_Teks Bacaan_
══════════════════════════════

A.
TEORI
PEMBELAJARAN
Teori
ialah prinsip kasar yang menjadi dasar pembentukan sesuatu ilmu pengetahuan.
Dasar teori ini yang akan di kembangkan pada ilmu pengetahuan agar dapat di
ciptakan pengetahuan baru yang lebih lengkap dan detail sehingga dapat
memperkuat pengetahuan tersebut.Teori juga merupakan satu rumusan daripada
pengetahuan sedia ada yang memberi panduan untuk menjalankan penyelidikan dan
mendapatkan maklumat baru. Sehingga ada ahli yang mengemukakan asumsinya
terhadap kebutuha adanya sebuah rumusan teori. Menurut Snelbecker(di situs www.teknologi-pembelajaran.com) menjelaskan sejumlah asumsi dijadikan dasar untuk
menentukan gejala yang diamati dan atau teori yang dirumuskan. Asumsi-asumsi
itu adalah:
- Ilmu dan pengetahuan berkembang dengan pesat dengan implikasi bagi kebanyakan orang untuk mengikuti perkembangan itu.
- Pertambahan penduduk akan senantiasa terjadi meskipun dengan derajat perbandingan yang kian mengecil. Perkembangan penduduk ini membawa implikasi makin banyaknya mereka yang perlu memperoleh pendidikan.
- Terjadinya perubaha-perubahan mendasar dan bersifat menetap di bidang sosial, politik, ekonomi, industri, atau secara luas kebudayaan, yang menghendaki re-edukasi atau pendidikan terus-menerus bagi semua orang.
- Penyebaran teknologi ke dalam kehidupan masyarakat yang makin meluas. Masyarakat mengandung budaya dan teknologi, yang memengaruhi segenap bidang kehidupan, termasuk di dalamnya bidang pendidikan.
- Makin terbatasnya sumber-sumber tradisional sehingga harus diciptakan sumber-sumber baru dan sementara itu memanfaatkan sumber yang makin terbatas itu secara lebih berdaya guna dan berhasil guna. Termasuk dalam sumber tradisional ini adalah sumber insani untuk keperluan pendidikan.
Dan
untuk asumsi tersebut dapat di buktikan kebenarannya atau tidak itu tidak
menjadi masalah dalam teori Pembelajaran. Yang terpenting adalah hasil Teori
-teori yang di kemukakan ahli dapat memberikan rumusan baru pada pembelajaran.
Pada asasnya, teori-teori pembelajaran masa kini dapat diklasifikasikan kepada
teori yang utama yaitu yaitu behavioris, kognitif, sosial, humanis, Piaget, Vygotsky,
Ausubel, dan Konstruktivisme. Untuk lebih jelasnya, disini akan di bahas
satu-persatu di bawah ini.
1.

══════════════════════════════

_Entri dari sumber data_
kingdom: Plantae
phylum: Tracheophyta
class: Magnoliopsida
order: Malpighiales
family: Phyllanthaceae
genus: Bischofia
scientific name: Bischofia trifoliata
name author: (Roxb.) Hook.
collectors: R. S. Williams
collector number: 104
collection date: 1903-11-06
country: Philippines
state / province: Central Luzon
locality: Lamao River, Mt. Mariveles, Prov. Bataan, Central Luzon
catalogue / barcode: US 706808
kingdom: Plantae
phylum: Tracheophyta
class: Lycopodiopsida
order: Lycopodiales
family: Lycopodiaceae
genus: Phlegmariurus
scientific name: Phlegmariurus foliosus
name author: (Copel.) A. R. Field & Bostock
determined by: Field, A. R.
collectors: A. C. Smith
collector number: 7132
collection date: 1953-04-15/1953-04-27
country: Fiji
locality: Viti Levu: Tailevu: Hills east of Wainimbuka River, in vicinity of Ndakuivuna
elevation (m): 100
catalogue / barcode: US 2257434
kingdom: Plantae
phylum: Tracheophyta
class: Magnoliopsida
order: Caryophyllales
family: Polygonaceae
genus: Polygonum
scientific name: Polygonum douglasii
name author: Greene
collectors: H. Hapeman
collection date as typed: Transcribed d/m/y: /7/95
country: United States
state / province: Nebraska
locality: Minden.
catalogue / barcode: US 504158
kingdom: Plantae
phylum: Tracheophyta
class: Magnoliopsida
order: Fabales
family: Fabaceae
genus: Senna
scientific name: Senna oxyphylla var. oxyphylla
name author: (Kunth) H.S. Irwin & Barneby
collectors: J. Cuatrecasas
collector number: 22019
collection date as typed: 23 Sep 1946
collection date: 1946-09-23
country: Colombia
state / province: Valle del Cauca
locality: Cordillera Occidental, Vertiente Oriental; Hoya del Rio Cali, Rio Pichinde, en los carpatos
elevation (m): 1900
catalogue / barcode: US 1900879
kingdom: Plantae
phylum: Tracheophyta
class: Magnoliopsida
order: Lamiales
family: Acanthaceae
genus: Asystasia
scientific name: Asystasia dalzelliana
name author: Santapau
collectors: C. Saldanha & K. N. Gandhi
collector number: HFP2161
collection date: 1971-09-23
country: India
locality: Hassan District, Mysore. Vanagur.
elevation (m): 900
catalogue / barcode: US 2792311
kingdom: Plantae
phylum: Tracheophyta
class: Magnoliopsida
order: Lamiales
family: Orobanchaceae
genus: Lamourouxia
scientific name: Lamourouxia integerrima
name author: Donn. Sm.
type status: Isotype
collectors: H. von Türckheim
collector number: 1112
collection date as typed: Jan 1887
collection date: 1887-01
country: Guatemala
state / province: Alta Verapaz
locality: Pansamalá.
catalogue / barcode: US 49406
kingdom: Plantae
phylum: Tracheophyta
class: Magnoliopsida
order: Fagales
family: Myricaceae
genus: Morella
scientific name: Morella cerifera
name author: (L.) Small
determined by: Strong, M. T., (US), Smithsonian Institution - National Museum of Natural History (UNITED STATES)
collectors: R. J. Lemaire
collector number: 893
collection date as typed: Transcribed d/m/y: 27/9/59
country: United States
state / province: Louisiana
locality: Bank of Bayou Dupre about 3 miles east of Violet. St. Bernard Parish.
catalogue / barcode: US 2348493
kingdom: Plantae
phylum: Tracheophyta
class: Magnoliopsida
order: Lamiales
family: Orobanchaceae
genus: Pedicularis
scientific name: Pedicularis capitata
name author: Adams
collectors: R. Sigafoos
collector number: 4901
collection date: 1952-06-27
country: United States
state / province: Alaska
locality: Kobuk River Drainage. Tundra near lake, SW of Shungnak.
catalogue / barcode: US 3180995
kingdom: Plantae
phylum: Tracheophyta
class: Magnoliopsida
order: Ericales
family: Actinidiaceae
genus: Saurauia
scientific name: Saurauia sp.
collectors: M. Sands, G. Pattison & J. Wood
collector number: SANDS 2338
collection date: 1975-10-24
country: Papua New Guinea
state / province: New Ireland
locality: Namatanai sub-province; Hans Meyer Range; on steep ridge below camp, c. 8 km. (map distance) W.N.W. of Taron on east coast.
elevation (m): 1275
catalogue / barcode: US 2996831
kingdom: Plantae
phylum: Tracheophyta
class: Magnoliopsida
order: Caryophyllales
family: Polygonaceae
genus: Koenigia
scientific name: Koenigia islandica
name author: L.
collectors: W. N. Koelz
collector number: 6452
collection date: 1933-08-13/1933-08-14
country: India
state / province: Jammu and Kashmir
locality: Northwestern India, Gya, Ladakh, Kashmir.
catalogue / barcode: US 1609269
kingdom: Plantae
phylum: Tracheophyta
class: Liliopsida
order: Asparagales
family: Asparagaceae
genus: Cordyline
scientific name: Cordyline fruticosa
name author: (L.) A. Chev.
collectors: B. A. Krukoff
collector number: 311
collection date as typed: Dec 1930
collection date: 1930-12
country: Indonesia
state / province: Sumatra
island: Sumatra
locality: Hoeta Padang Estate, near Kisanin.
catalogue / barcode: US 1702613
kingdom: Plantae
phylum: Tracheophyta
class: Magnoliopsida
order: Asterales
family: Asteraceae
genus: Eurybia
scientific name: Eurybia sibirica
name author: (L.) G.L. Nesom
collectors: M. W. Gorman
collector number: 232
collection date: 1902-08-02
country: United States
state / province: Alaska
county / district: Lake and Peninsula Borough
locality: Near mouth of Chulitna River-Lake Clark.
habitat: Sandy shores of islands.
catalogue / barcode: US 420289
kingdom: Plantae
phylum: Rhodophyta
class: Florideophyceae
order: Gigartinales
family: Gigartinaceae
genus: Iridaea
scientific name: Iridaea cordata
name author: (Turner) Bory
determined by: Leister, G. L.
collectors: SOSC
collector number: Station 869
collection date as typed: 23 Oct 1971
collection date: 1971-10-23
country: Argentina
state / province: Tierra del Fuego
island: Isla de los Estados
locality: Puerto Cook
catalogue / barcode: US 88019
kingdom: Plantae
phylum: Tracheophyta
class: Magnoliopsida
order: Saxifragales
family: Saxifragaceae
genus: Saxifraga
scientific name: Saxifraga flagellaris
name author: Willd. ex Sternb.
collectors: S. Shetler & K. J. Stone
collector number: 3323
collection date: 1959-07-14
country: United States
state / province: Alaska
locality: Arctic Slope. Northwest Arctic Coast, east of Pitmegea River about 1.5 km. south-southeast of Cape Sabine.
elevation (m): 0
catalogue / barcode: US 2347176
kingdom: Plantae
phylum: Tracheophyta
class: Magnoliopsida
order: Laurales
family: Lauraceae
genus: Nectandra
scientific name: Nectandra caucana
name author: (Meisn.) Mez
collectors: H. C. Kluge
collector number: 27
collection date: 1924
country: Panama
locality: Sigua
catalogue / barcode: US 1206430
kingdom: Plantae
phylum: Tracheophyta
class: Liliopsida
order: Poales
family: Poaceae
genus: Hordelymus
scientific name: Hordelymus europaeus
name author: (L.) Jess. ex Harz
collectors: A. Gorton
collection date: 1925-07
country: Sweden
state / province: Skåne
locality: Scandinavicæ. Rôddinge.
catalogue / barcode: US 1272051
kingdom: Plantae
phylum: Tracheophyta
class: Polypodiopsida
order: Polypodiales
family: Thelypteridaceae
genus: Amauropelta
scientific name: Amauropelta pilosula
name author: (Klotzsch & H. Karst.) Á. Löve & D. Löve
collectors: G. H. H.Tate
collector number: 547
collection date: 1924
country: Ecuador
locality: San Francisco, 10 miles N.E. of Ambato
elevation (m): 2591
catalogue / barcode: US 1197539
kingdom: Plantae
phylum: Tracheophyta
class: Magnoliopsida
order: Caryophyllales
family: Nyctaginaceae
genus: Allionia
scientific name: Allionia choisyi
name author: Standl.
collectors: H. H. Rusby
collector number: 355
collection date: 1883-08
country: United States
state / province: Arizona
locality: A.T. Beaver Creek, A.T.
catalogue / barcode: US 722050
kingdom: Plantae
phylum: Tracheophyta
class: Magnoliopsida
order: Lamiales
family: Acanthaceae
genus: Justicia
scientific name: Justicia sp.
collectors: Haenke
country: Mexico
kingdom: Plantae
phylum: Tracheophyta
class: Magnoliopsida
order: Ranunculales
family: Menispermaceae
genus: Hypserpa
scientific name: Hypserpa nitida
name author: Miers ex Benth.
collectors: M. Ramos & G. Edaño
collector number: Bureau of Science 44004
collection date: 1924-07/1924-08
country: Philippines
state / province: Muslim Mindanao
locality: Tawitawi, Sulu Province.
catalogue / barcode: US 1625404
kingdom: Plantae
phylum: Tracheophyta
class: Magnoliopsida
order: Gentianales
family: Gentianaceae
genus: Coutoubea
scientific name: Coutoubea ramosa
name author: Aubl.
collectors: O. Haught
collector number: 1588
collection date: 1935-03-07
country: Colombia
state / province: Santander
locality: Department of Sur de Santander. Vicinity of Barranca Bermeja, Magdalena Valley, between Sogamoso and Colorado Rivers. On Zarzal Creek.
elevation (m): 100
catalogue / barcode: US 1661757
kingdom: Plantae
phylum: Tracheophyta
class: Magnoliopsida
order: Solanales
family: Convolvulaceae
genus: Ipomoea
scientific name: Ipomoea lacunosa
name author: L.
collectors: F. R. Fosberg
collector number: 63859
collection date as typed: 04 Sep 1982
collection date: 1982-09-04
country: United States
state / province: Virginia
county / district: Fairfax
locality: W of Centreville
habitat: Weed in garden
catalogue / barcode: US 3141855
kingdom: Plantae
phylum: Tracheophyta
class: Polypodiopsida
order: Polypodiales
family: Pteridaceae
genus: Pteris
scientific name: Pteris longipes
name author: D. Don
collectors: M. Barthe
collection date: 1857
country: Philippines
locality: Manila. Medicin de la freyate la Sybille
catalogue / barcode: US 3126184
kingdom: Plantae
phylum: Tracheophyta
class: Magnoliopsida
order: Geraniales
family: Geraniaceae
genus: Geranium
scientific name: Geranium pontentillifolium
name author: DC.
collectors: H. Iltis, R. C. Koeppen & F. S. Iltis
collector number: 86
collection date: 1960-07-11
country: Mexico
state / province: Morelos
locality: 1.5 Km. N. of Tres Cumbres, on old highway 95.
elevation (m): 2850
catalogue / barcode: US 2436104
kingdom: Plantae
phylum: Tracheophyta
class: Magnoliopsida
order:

══════════════════════════════

_Soal Latihan_
A - Tuliskan kembali bagian teks tentang teori pembelajaran, mulai dari "- Penyebaran teknologi" sampai dengan "untuk keperluan pendidikan.", tanpa perubahan sedikit pun.
B - Kembalikan tanpa perubahan baris-baris pada entri data di atas, mulai dari baris yang memuat "name author: (Copel.) A. R. Field & Bostock" sampai dengan baris yang memuat "elevation (m): 1900", dan hanya baris-baris tersebut.

_Jawaban Soal_
A -
- Penyebaran teknologi ke dalam kehidupan masyarakat yang makin meluas. Masyarakat mengandung budaya dan teknologi, yang memengaruhi segenap bidang kehidupan, termasuk di dalamnya bidang pendidikan.
- Makin terbatasnya sumber-sumber tradisional sehingga harus diciptakan sumber-sumber baru dan sementara itu memanfaatkan sumber yang makin terbatas itu secara lebih berdaya guna dan berhasil guna. Termasuk dalam sumber tradisional ini adalah sumber insani untuk keperluan pendidikan.

B -
name author: (Copel.) A. R. Field & Bostock
determined by: Field, A. R.
collectors: A. C. Smith
collector number: 7132
collection date: 1953-04-15/1953-04-27
country: Fiji
locality: Viti Levu: Tailevu: Hills east of Wainimbuka River, in vicinity of Ndakuivuna
elevation (m): 100
catalogue / barcode: US 2257434
kingdom: Plantae
phylum: Tracheophyta
class: Magnoliopsida
order: Caryophyllales
family: Polygonaceae
genus: Polygonum
scientific name: Polygonum douglasii
name author: Greene
collectors: H. Hapeman
collection date as typed: Transcribed d/m/y: /7/95
country: United States
state / province: Nebraska
locality: Minden.
catalogue / barcode: US 504158
kingdom: Plantae
phylum: Tracheophyta
class: Magnoliopsida
order: Fabales
family: Fabaceae
genus: Senna
scientific name: Senna oxyphylla var. oxyphylla
name author: (Kunth) H.S. Irwin & Barneby
collectors: J. Cuatrecasas
collector number: 22019
collection date as typed: 23 Sep 1946
collection date: 1946-09-23
country: Colombia
state / province: Valle del Cauca
locality: Cordillera Occidental, Vertiente Oriental; Hoya del Rio Cali, Rio Pichinde, en los carpatos
elevation (m): 1900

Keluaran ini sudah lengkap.